Salió corriendo del dormitorio y bajó la escalera de caracol golpeándose contra las paredes, aunque no lo notaba; cruzó a toda velocidad la desierta sala común, salió por el hueco del retrato y llegó al pasillo sin hacer caso a la Señora Gorda, que le gritó: «¡El banquete está a punto de empezar, vas muy justo de tiempo!»

Pero Harry no tenía intención de ir al banquete. Cómo podía ser que el castillo estuviera lleno de fantasmas cuando no los necesitabas para nada, y que en cambio ahora…

Bajó las escaleras y recorrió los pasillos a toda velocidad sin cruzarse con nadie, ni muertos ni vivos. Era evidente que todos estaban en el Gran Comedor.
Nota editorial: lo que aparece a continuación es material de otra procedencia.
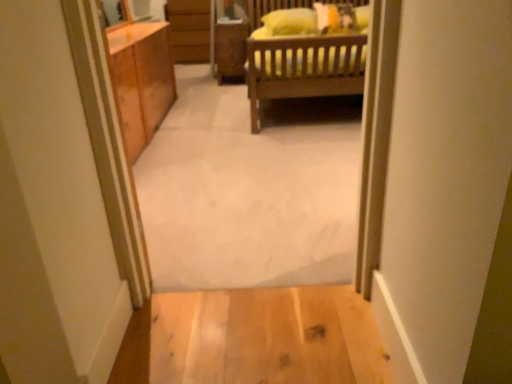
Question: From a real-world perspective, is light wood floor at lower center, the 2th plain viewed from the top, positioned above or below carpet at center, the first plain positioned from the top?

Choices:
 (A) above
 (B) below

Answer: (B)

Question: From the image's perspective, is light wood floor at lower center, arranged as the 1th plain when ordered from the bottom, positioned above or below carpet at center, the first plain positioned from the top?

Choices:
 (A) above
 (B) below

Answer: (B)

Question: Which of these objects is positioned farthest from the carpet at center, which is the second plain from bottom to top?

Choices:
 (A) wooden cabinet at center
 (B) yellow soft pillow at upper center
 (C) light wood floor at lower center, the 2th plain viewed from the top

Answer: (A)

Question: Which of these objects is positioned farthest from the light wood floor at lower center, the 2th plain viewed from the top?

Choices:
 (A) carpet at center, which is the second plain from bottom to top
 (B) yellow soft pillow at upper center
 (C) wooden cabinet at center

Answer: (C)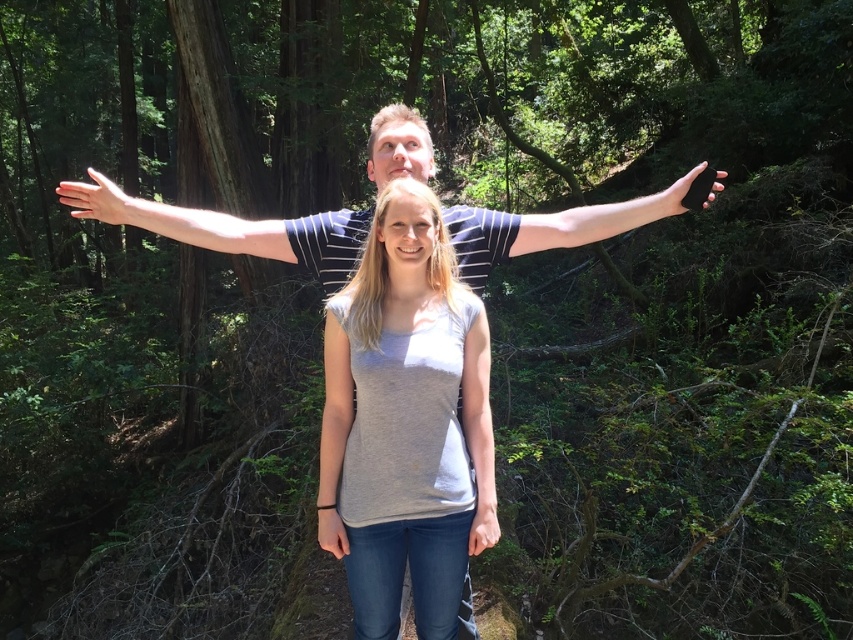
Is matte black phone at lower center to the right of matte gray wristband at lower center from the viewer's perspective?

Correct, you'll find matte black phone at lower center to the right of matte gray wristband at lower center.

Which is above, matte black phone at lower center or matte gray wristband at lower center?

Positioned higher is matte black phone at lower center.

Locate an element on the screen. The height and width of the screenshot is (640, 853). matte black phone at lower center is located at coordinates pyautogui.click(x=483, y=528).

At what (x,y) coordinates should I click in order to perform the action: click on matte black phone at lower center. Please return your answer as a coordinate pair (x, y). The width and height of the screenshot is (853, 640). Looking at the image, I should click on coord(483,528).

Between point (471, 396) and point (490, 544), which one is positioned behind?

Positioned behind is point (471, 396).

Can you confirm if gray matte tank top at center is smaller than matte black phone at lower center?

No, gray matte tank top at center is not smaller than matte black phone at lower center.

Image resolution: width=853 pixels, height=640 pixels. Describe the element at coordinates (479, 433) in the screenshot. I see `gray matte tank top at center` at that location.

Identify the location of gray matte tank top at center. The width and height of the screenshot is (853, 640). (479, 433).

Is smooth skin arm at left shorter than gray matte shirt at center?

Yes.

Is point (244, 221) less distant than point (335, 396)?

No, it is behind (335, 396).

Find the location of `smooth skin arm at left`. smooth skin arm at left is located at coordinates pos(177,220).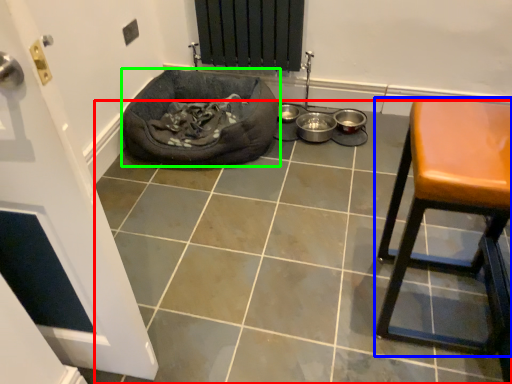
Question: Which object is positioned closest to tile (highlighted by a red box)? Select from furniture (highlighted by a blue box) and dog bed (highlighted by a green box).

Choices:
 (A) furniture
 (B) dog bed

Answer: (A)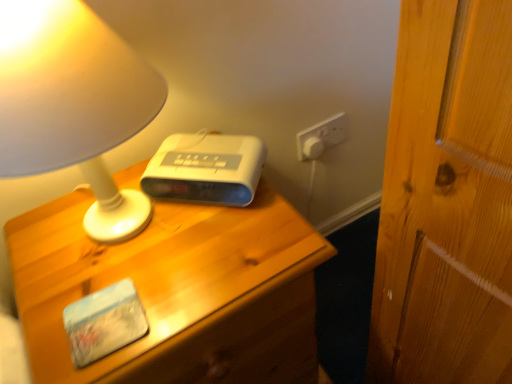
Describe the element at coordinates (74, 104) in the screenshot. I see `matte white lamp at upper left` at that location.

You are a GUI agent. You are given a task and a screenshot of the screen. Output one action in this format:
    pyautogui.click(x=<x>, y=<y>)
    Task: Click on the wooden nightstand at center
    Image resolution: width=512 pixels, height=384 pixels.
    Given the screenshot: What is the action you would take?
    pyautogui.click(x=177, y=291)

The width and height of the screenshot is (512, 384). Identify the location of white plastic alarm clock at center. (206, 169).

Who is taller, matte white lamp at upper left or white plastic alarm clock at center?

matte white lamp at upper left is taller.

Is matte white lamp at upper left bigger than white plastic alarm clock at center?

Indeed, matte white lamp at upper left has a larger size compared to white plastic alarm clock at center.

In the scene shown: Could you tell me if matte white lamp at upper left is facing white plastic alarm clock at center?

No, matte white lamp at upper left is not aimed at white plastic alarm clock at center.

How many degrees apart are the facing directions of matte white lamp at upper left and white plastic alarm clock at center?

The angular difference between matte white lamp at upper left and white plastic alarm clock at center is 43.3 degrees.

Choose the correct answer: Is wooden nightstand at center inside matte white lamp at upper left or outside it?

wooden nightstand at center lies outside matte white lamp at upper left.

From a real-world perspective, which object stands above the other?

In real-world perspective, matte white lamp at upper left is above.

Can you confirm if wooden nightstand at center is positioned to the left of matte white lamp at upper left?

Incorrect, wooden nightstand at center is not on the left side of matte white lamp at upper left.

From the image's perspective, between wooden nightstand at center and matte white lamp at upper left, who is located below?

wooden nightstand at center, from the image's perspective.

Between matte white lamp at upper left and wooden nightstand at center, which one has larger width?

Wider between the two is wooden nightstand at center.

From a real-world perspective, between matte white lamp at upper left and wooden nightstand at center, who is vertically lower?

From a 3D spatial view, wooden nightstand at center is below.

From the picture: Is matte white lamp at upper left to the right of wooden nightstand at center from the viewer's perspective?

Incorrect, matte white lamp at upper left is not on the right side of wooden nightstand at center.

From the image's perspective, which is above, matte white lamp at upper left or wooden nightstand at center?

matte white lamp at upper left is shown above in the image.

Considering the relative sizes of wooden nightstand at center and white plastic alarm clock at center in the image provided, is wooden nightstand at center smaller than white plastic alarm clock at center?

Actually, wooden nightstand at center might be larger than white plastic alarm clock at center.

Is wooden nightstand at center facing away from white plastic alarm clock at center?

No, wooden nightstand at center is not facing away from white plastic alarm clock at center.

Considering the sizes of wooden nightstand at center and white plastic alarm clock at center in the image, is wooden nightstand at center wider or thinner than white plastic alarm clock at center?

Considering their sizes, wooden nightstand at center looks broader than white plastic alarm clock at center.

Does white plastic alarm clock at center turn towards matte white lamp at upper left?

Yes, white plastic alarm clock at center is facing matte white lamp at upper left.

Considering the sizes of objects white plastic alarm clock at center and matte white lamp at upper left in the image provided, who is smaller, white plastic alarm clock at center or matte white lamp at upper left?

white plastic alarm clock at center.

Is point (169, 172) farther from camera compared to point (63, 48)?

That is True.

Between white plastic alarm clock at center and matte white lamp at upper left, which one has smaller width?

white plastic alarm clock at center.

Considering the relative positions of white plastic alarm clock at center and wooden nightstand at center in the image provided, is white plastic alarm clock at center to the left of wooden nightstand at center from the viewer's perspective?

In fact, white plastic alarm clock at center is to the right of wooden nightstand at center.

Is white plastic alarm clock at center inside or outside of wooden nightstand at center?

white plastic alarm clock at center is not inside wooden nightstand at center, it's outside.

Is white plastic alarm clock at center facing away from wooden nightstand at center?

That's not correct — white plastic alarm clock at center is not looking away from wooden nightstand at center.

At what (x,y) coordinates should I click in order to perform the action: click on lamp in front of the white plastic alarm clock at center. Please return your answer as a coordinate pair (x, y). Looking at the image, I should click on (74, 104).

Identify the location of nightstand that is below the matte white lamp at upper left (from the image's perspective). (177, 291).

From the image, which object appears to be nearer to white plastic alarm clock at center, matte white lamp at upper left or wooden nightstand at center?

The object closer to white plastic alarm clock at center is wooden nightstand at center.

Looking at the image, which one is located closer to wooden nightstand at center, white plastic alarm clock at center or matte white lamp at upper left?

white plastic alarm clock at center lies closer to wooden nightstand at center than the other object.

Looking at the image, which one is located further to white plastic alarm clock at center, wooden nightstand at center or matte white lamp at upper left?

The object further to white plastic alarm clock at center is matte white lamp at upper left.

Estimate the real-world distances between objects in this image. Which object is further from wooden nightstand at center, matte white lamp at upper left or white plastic alarm clock at center?

matte white lamp at upper left.

Looking at the image, which one is located closer to matte white lamp at upper left, wooden nightstand at center or white plastic alarm clock at center?

white plastic alarm clock at center is closer to matte white lamp at upper left.

Which object lies further to the anchor point matte white lamp at upper left, white plastic alarm clock at center or wooden nightstand at center?

wooden nightstand at center is positioned further to the anchor matte white lamp at upper left.

I want to click on gadget between matte white lamp at upper left and wooden nightstand at center from top to bottom, so click(x=206, y=169).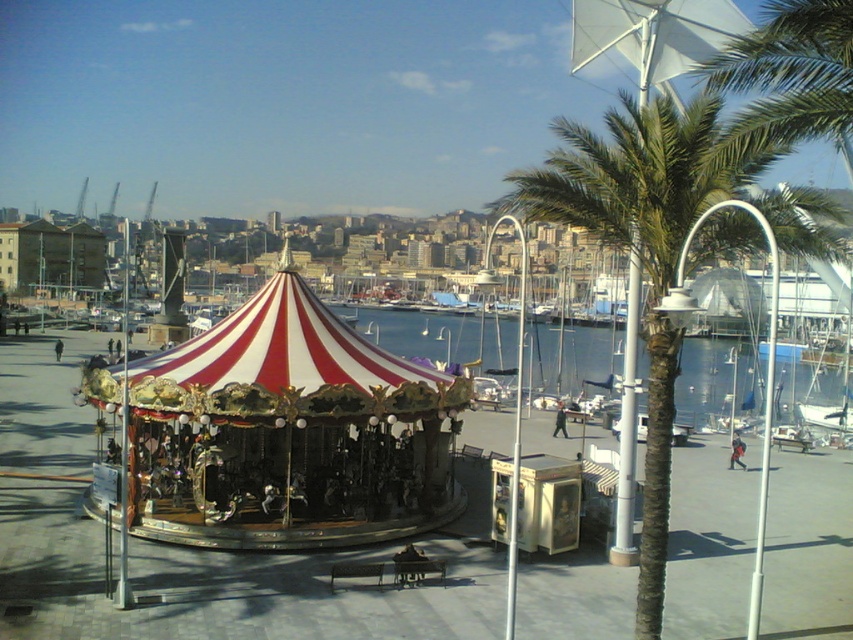
Which of these two, red and white striped canopy at center or white water at center, stands taller?

Standing taller between the two is white water at center.

Which is in front, point (285, 413) or point (364, 333)?

Point (285, 413)

Describe the element at coordinates (279, 368) in the screenshot. The width and height of the screenshot is (853, 640). I see `red and white striped canopy at center` at that location.

Where is `red and white striped canopy at center`? The height and width of the screenshot is (640, 853). red and white striped canopy at center is located at coordinates click(x=279, y=368).

How much distance is there between green leafy palm tree at center and red and white striped canopy at center?

The distance of green leafy palm tree at center from red and white striped canopy at center is 11.24 meters.

Is green leafy palm tree at center to the left of red and white striped canopy at center from the viewer's perspective?

No, green leafy palm tree at center is not to the left of red and white striped canopy at center.

Locate an element on the screen. The height and width of the screenshot is (640, 853). green leafy palm tree at center is located at coordinates [643, 250].

Is white water at center above metallic pole at center?

No, white water at center is not above metallic pole at center.

Which is in front, point (611, 410) or point (123, 337)?

Positioned in front is point (611, 410).

Does point (729, 346) lie behind point (125, 346)?

Yes, point (729, 346) is behind point (125, 346).

The height and width of the screenshot is (640, 853). In order to click on white water at center in this screenshot , I will do `click(440, 336)`.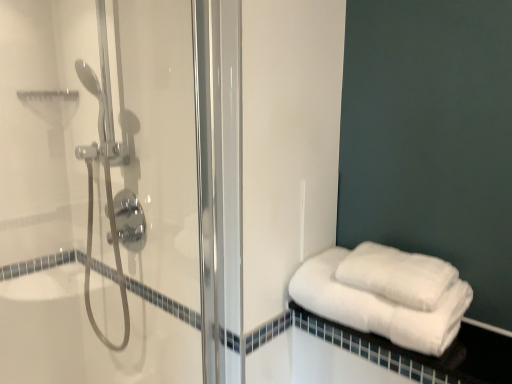
Question: From a real-world perspective, is white cotton towels at lower right positioned above or below white fluffy towels at lower right, which is the second towel from bottom to top?

Choices:
 (A) below
 (B) above

Answer: (A)

Question: Based on their positions, is white cotton towels at lower right located to the left or right of white fluffy towels at lower right, the 1th towel from the top?

Choices:
 (A) right
 (B) left

Answer: (A)

Question: Based on their relative distances, which object is farther from the white fluffy towels at right, the first towel in the bottom-to-top sequence?

Choices:
 (A) clear glass shower door at left
 (B) white fluffy towels at lower right, the 1th towel from the top
 (C) white cotton towels at lower right

Answer: (A)

Question: Which of these objects is positioned farthest from the white cotton towels at lower right?

Choices:
 (A) white fluffy towels at right, the first towel in the bottom-to-top sequence
 (B) clear glass shower door at left
 (C) white fluffy towels at lower right, which is the second towel from bottom to top

Answer: (B)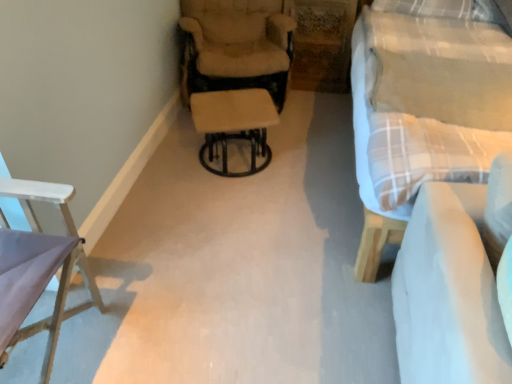
You are a GUI agent. You are given a task and a screenshot of the screen. Output one action in this format:
    pyautogui.click(x=<x>, y=<y>)
    Task: Click on the empty space that is to the right of black metal stool at center
    The height and width of the screenshot is (384, 512).
    Given the screenshot: What is the action you would take?
    pyautogui.click(x=306, y=163)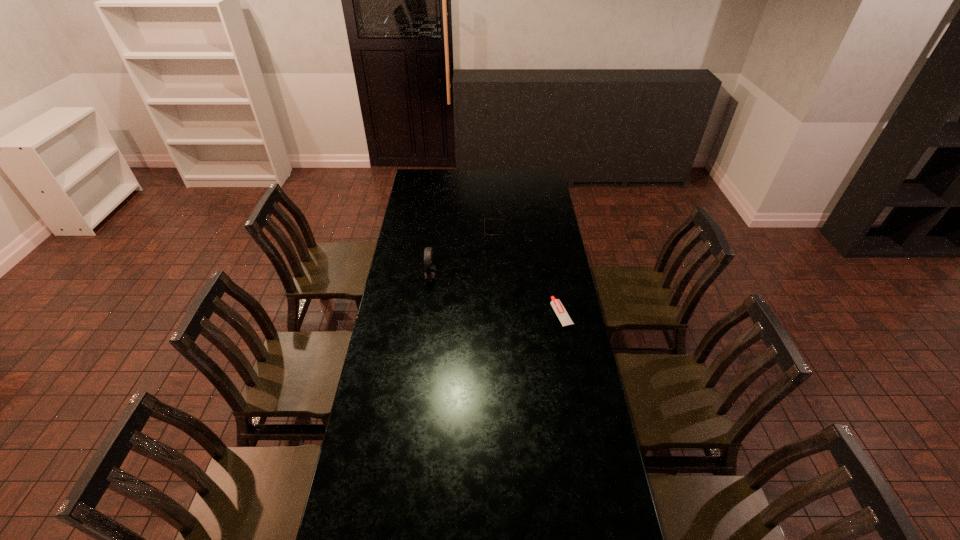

Se detuvo jadeando delante del aula de Encantamientos y pensó, desconsolado, que tendría que esperar hasta más tarde, hasta que hubiera terminado el banquete.

Pero cuando ya había perdido las esperanzas, lo vio: una forma traslúcida atravesaba una pared al final del pasillo.

—¡Eh, Nick! ¡Eh!
¡NICK!

El fantasma asomó la cabeza por la pared y el estrambótico sombrero con plumas y la tambaleante cabeza de sir Nicholas de Mimsy-Porpington se hicieron visibles.

—Buenas noches —lo saludó el fantasma, y retirando el resto de su cuerpo de la sólida pared de piedra, sonrió a Harry—. Veo que no soy el único que llega tarde al banquete…

—¿Puedo preguntarle una cosa, Nick?

El rostro de Nick Casi Decapitado adoptó una expresión muy peculiar cuando el fantasma introdujo un dedo en la rígida gorguera del cuello y la enderezó un poco, como si quisiera ganar tiempo para pensar. Sólo desistió cuando su cuello, parcialmente seccionado, estuvo a punto de separarse del todo.